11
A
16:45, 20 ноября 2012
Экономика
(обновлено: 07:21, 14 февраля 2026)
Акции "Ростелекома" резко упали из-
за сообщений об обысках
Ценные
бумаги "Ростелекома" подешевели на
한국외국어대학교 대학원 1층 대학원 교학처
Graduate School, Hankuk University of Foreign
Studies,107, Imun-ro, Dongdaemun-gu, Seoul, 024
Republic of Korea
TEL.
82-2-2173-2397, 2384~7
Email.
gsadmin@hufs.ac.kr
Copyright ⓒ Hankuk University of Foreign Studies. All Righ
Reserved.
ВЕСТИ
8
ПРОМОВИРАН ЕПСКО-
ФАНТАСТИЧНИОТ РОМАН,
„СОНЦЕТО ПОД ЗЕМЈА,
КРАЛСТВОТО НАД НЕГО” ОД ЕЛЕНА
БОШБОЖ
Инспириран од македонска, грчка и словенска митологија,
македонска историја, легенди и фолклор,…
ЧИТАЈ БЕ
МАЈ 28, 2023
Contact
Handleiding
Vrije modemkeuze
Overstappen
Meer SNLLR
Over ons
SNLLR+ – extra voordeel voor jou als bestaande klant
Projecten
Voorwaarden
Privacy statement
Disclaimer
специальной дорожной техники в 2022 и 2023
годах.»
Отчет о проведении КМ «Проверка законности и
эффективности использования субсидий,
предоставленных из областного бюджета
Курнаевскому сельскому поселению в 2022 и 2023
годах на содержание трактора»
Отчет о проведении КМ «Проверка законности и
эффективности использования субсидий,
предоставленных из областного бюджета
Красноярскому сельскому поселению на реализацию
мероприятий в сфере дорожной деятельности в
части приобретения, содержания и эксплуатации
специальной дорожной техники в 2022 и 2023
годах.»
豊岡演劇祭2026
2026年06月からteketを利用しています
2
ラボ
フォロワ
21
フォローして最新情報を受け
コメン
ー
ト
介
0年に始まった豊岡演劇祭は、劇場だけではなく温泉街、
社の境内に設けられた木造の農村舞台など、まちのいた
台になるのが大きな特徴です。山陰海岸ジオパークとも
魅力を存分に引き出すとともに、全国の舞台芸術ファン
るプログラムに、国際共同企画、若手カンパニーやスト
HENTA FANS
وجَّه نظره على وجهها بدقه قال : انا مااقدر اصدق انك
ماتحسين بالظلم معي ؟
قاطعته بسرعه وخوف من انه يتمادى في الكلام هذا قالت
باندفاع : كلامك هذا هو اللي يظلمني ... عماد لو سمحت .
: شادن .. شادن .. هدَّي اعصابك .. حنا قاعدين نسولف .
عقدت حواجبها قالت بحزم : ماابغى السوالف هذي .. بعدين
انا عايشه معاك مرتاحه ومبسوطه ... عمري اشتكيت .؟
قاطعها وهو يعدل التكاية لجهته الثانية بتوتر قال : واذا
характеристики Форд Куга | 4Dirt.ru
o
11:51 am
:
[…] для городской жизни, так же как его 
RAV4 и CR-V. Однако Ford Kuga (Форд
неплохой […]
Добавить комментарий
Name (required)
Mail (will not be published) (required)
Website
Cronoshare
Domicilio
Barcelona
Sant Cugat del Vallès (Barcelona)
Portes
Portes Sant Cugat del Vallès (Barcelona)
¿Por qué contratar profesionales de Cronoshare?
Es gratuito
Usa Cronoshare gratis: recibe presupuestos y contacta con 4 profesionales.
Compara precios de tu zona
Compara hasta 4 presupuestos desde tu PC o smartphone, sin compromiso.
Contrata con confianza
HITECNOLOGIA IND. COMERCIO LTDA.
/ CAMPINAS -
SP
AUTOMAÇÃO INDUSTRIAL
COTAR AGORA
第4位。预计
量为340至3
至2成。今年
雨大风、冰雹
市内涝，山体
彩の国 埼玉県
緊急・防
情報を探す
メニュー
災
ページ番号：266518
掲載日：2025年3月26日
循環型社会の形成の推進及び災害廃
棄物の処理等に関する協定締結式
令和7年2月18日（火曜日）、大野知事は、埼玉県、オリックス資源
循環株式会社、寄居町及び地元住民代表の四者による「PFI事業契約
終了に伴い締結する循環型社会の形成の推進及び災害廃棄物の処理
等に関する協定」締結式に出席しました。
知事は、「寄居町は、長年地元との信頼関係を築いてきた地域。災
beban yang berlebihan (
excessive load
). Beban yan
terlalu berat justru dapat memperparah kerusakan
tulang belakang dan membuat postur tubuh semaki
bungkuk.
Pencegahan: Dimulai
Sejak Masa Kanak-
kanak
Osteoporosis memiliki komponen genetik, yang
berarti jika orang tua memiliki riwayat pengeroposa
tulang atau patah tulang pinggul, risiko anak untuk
++++
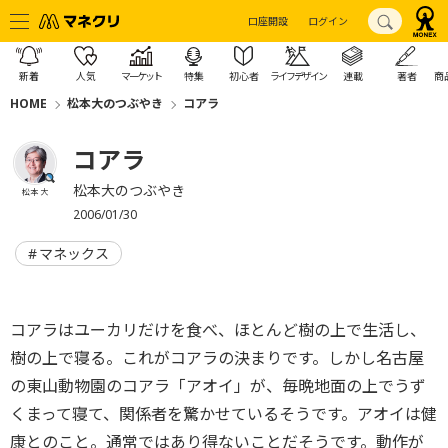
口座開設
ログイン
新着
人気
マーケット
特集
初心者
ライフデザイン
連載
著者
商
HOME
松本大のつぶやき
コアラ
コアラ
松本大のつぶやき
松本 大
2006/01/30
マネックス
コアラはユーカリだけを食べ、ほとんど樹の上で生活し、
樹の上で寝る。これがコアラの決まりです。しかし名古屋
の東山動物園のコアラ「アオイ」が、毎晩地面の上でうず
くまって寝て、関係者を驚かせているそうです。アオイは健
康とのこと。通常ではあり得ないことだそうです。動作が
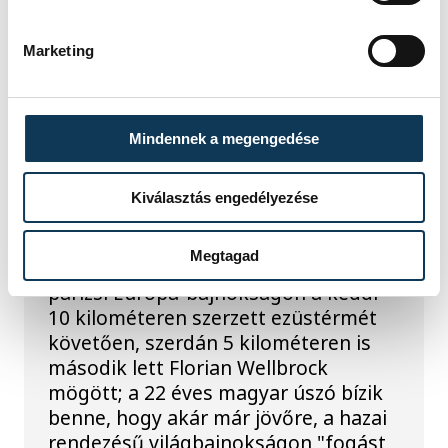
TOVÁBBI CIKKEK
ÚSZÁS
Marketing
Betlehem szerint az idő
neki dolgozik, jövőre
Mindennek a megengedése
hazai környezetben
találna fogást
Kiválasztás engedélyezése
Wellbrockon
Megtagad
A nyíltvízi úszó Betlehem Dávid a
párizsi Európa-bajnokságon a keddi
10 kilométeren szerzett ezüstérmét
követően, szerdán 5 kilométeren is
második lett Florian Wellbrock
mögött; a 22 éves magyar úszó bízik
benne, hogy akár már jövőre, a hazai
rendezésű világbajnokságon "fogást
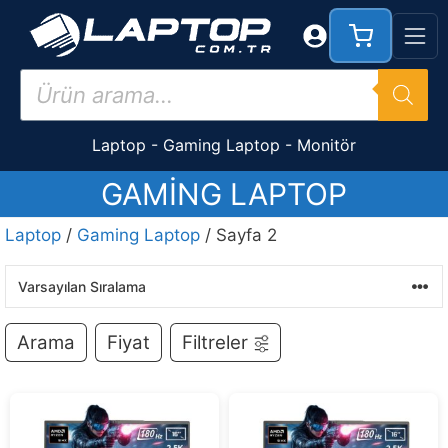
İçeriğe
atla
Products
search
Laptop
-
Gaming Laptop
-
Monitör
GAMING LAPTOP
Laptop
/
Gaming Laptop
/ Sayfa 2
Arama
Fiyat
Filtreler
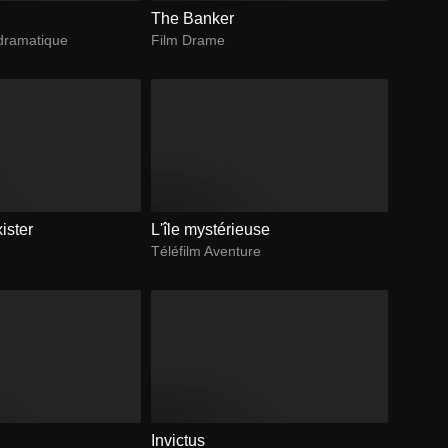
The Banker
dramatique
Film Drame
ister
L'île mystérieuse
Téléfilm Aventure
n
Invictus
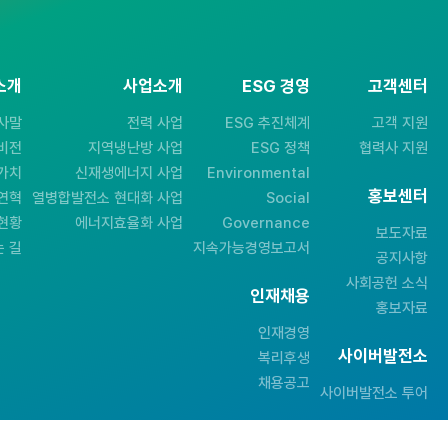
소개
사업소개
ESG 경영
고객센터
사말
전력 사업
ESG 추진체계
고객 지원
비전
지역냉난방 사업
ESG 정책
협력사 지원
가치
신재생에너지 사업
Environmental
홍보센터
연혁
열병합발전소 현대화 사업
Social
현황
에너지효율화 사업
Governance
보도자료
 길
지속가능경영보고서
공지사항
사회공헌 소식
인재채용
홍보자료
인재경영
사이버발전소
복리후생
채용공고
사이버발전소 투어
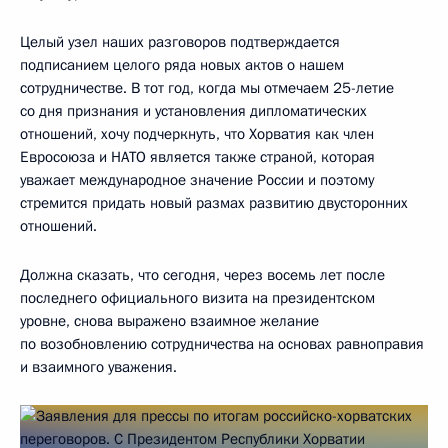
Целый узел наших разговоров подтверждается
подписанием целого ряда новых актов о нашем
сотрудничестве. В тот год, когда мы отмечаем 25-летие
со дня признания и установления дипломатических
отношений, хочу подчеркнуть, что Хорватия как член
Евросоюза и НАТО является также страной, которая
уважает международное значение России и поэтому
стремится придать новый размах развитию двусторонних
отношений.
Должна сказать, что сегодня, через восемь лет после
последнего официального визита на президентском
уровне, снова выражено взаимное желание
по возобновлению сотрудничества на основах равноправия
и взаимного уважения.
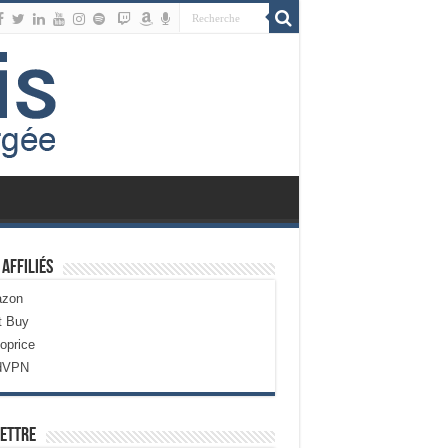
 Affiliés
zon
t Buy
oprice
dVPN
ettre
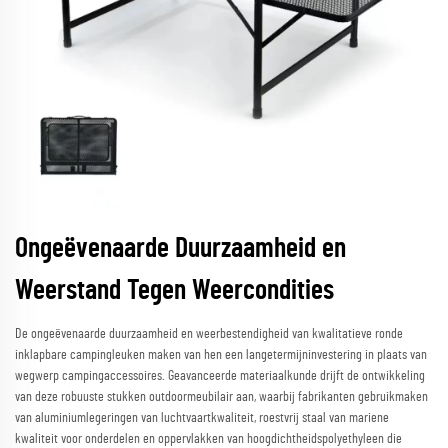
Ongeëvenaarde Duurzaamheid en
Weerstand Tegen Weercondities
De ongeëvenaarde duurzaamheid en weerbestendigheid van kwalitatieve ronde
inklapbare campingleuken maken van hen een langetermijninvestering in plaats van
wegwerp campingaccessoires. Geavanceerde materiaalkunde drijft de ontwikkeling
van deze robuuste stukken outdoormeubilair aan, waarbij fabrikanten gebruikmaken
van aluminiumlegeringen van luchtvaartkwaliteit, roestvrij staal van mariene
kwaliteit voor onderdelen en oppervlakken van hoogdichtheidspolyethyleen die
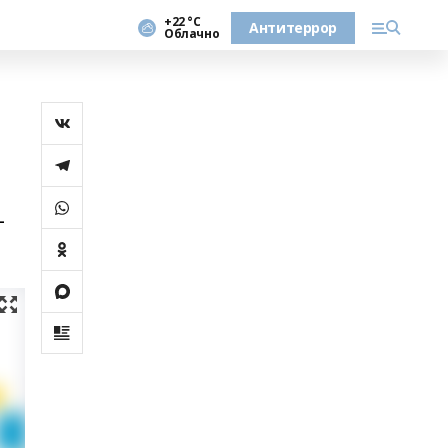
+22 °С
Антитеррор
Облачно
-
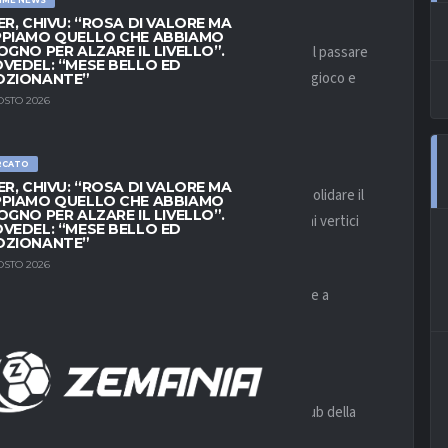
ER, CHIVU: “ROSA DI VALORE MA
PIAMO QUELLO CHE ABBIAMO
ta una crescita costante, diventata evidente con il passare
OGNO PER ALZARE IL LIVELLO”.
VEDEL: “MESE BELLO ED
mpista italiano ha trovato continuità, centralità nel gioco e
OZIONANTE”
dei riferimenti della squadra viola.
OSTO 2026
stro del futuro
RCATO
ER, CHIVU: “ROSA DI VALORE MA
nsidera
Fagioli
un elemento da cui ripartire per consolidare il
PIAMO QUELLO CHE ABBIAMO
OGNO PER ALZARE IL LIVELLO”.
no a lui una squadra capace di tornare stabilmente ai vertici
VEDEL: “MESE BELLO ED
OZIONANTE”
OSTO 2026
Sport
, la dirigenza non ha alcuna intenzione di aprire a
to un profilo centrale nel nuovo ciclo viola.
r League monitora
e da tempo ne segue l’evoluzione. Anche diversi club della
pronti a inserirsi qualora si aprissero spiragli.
++++
▶ What is needed: The answer must be the number of lines in the records where the string "Vallès" is found, stated alone.

▶ Exercise response: 2